(Input data)

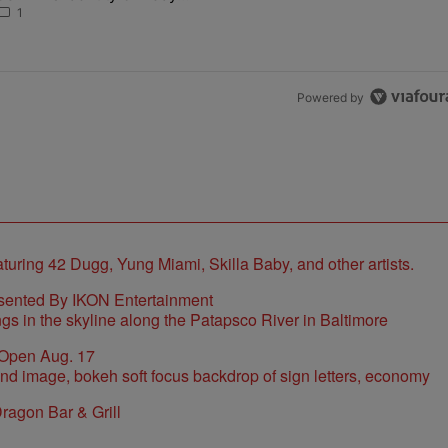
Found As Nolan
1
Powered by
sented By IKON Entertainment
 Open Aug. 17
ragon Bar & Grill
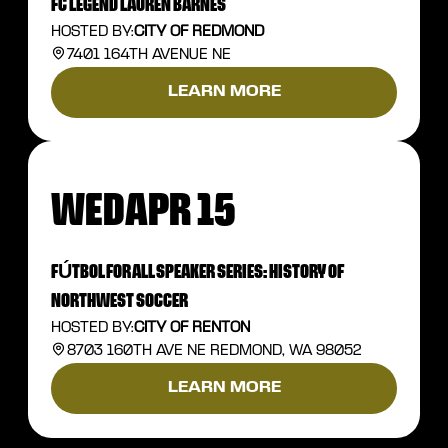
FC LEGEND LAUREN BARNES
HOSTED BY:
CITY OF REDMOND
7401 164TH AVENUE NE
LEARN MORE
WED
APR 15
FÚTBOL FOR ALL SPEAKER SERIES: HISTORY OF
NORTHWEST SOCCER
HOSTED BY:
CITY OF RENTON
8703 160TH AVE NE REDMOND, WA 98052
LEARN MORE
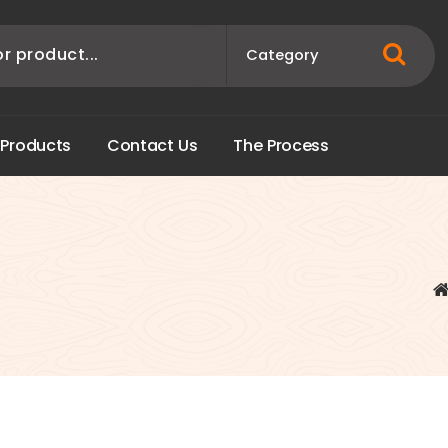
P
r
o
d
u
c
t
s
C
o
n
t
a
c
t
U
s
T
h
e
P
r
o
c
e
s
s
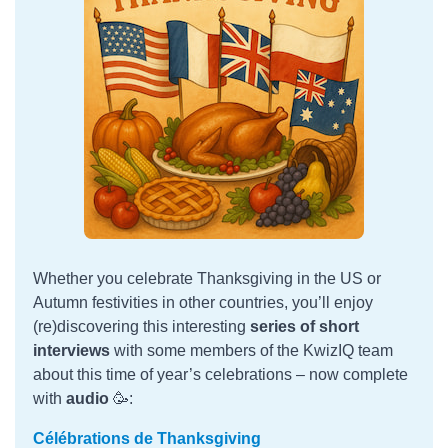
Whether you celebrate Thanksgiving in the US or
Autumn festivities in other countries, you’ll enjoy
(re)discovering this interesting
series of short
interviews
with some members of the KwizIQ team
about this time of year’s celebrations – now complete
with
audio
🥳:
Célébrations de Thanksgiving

(End Input data)

:: What this task involves ::
In the lines above, find the word "Thanksgiving" and copy every line it occurs in.

:: Response box ::
Whether you celebrate Thanksgiving in the US or
Célébrations de Thanksgiving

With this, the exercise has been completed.